Paula, who had been monitoring what she could of the ANA judicial conclave, knew the Admiral was right. But … “The whole fleet? That seems unlikely. Surely there’s some craft held in reserve.”
“One moment,” the Admiral said.
A new communication icon appeared in Paula’s exovision. She welcomed the color it brought to the numbing image of the Sol barrier. As she acknowledged the call, she pushed the Kabul’s imagery into a peripheral mode. “Mr. President,” she said formally.
“Investigator Myo,” President Alcamo replied. “I’m glad you are still available. Frankly, I’m looking for some meaningful advice right now. Without ANA we’re woefully short of relevant information.”
“Whatever I can do, of course,” Paula said. “I was going to suggest to the Admiral that the remainder of the deterrence fleet be deployed to Sol to see if they can break in.”
“That’s the problem,” Admiral Juliaca said. “I don’t have any knowledge of the deterrence fleet. There’s nothing in any navy facility, not even a contact code. And the navy network has acknowledged my authority as commander.”
“But they must be getting in touch with you?” a startled Paula said.
“Not as yet.”
“I see.” A notion was starting to fall into place. It wasn’t good.
“Paula, do you know anything about the fleet?” President Alcamo asked.
“I’m afraid not, sir, though I do know how reluctant ANA and Kazimir were to deploy it. That does suggest to me that it might not be a fleet at all.”
“A single ship?” Juliaca asked.
“It fits what’s currently happening. It is inconceivable that any remaining fleet ships would not get in touch with you in an emergency of this magnitude. We should conclude there was only one and it is trapped inside the Sol barrier along with ANA.”
“You mean we’re defenseless?” President Alcamo asked.
“No, sir,” the Admiral replied. “The Ocisen invasion fleet and their Prime allies were disabled before the Sol barrier was established. There is no other immediate external threat, and the Capital- and River
-class squadrons are more than capable of dealing with any known species within range. The deterrence fleet was always there to deal with a post-physical-level threat.”
“Our threat is not external,” Paula said. “It is Ilanthe and that damned inversion core, whatever the hell it is.”
“You hadn’t heard of it before?” the President asked.

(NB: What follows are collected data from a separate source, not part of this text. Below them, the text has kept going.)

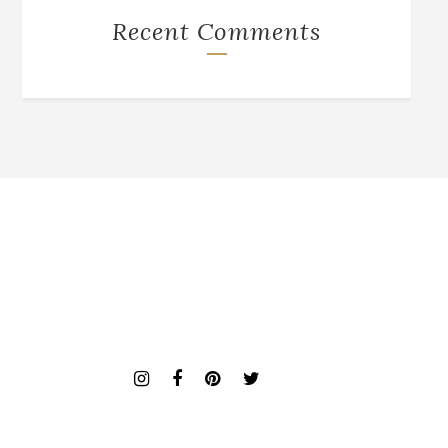
Recent Comments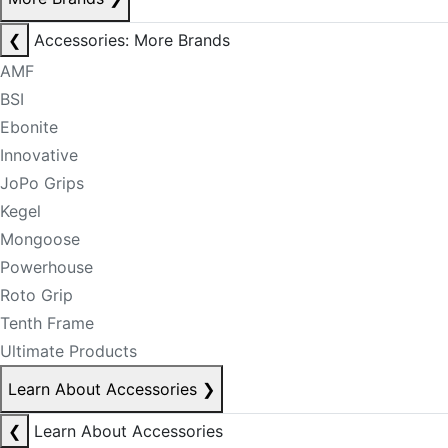
❮
Accessories: More Brands
AMF
BSI
Ebonite
Innovative
JoPo Grips
Kegel
Mongoose
Powerhouse
Roto Grip
Tenth Frame
Ultimate Products
Learn About Accessories
❯
❮
Learn About Accessories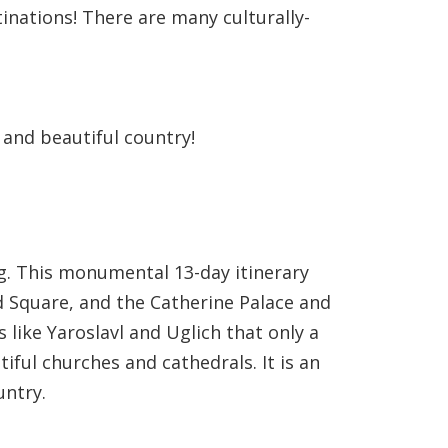
tinations! There are many culturally-
 and beautiful country!
g. This monumental 13-day itinerary
d Square, and the Catherine Palace and
 like Yaroslavl and Uglich that only a
tiful churches and cathedrals. It is an
untry.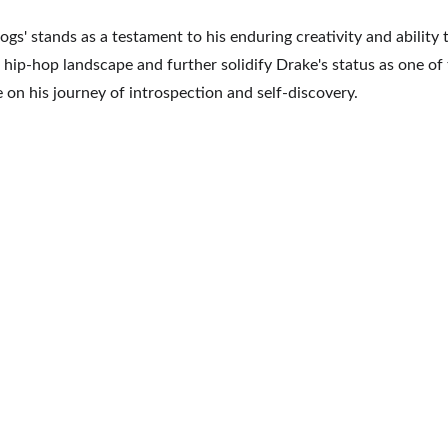
ogs' stands as a testament to his enduring creativity and ability 
hip-hop landscape and further solidify Drake's status as one of th
ke on his journey of introspection and self-discovery.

“No, sir. All we knew was that the Accelerators hoped to achieve what they called Fusion with the Void in order to bootstrap themselves up to postphysical status.” She drew a breath and started to analyze the situation, trying to predict Ilanthe’s next move. “There is one critical factor remaining which is currently outside anyone’s control.”

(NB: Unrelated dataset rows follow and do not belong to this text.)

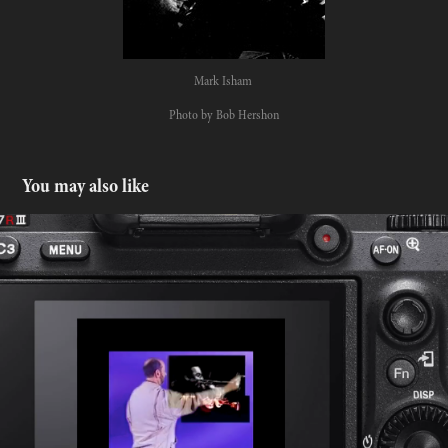
Mark Isham
Photo by Bob Hershon
You may also like
The story behind the photos
2022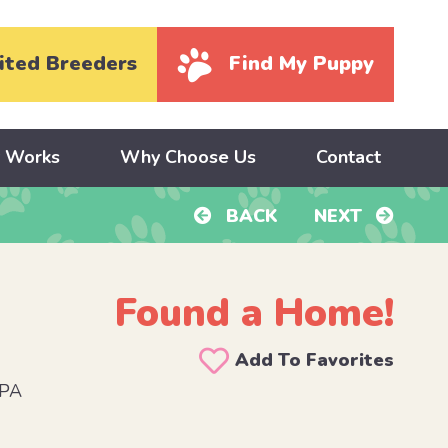
ited Breeders
Find My Puppy
y Works
Why Choose Us
Contact
BACK
NEXT
Found a Home!
Add To Favorites
 PA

“Araminta,” the Admiral ventured.
“Correct,” Paula said. “The only way Ilanthe and Living Dream can get inside the Void is with Araminta’s help. Which will be coerced once they find her.”
“Can you find her first?” the President asked.

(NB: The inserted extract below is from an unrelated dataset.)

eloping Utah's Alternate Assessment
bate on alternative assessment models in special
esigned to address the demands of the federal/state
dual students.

“She’s on Chobamba, and it appears as though she’s already made a deal with some faction.”
“Which one?”
“I don’t know. But their agents must have helped to get her off Viotia. I imagine they are now as shocked as we are by the loss of ANA. That might make them open to a deal. We have an opportunity.”
“Can you do that?” the President asked.
“I can reach Chobamba shortly,” Paula said. Inwardly she was disappointed. The Alexis Denken was only an hour out from Viotia, and Chobamba was five hundred ten light-years from her current position. All I ever do these days is rush from one crisis point to another and arrive too late each time. That cannot stand; there’s too much at stake. I have to up my game, get ahead for once.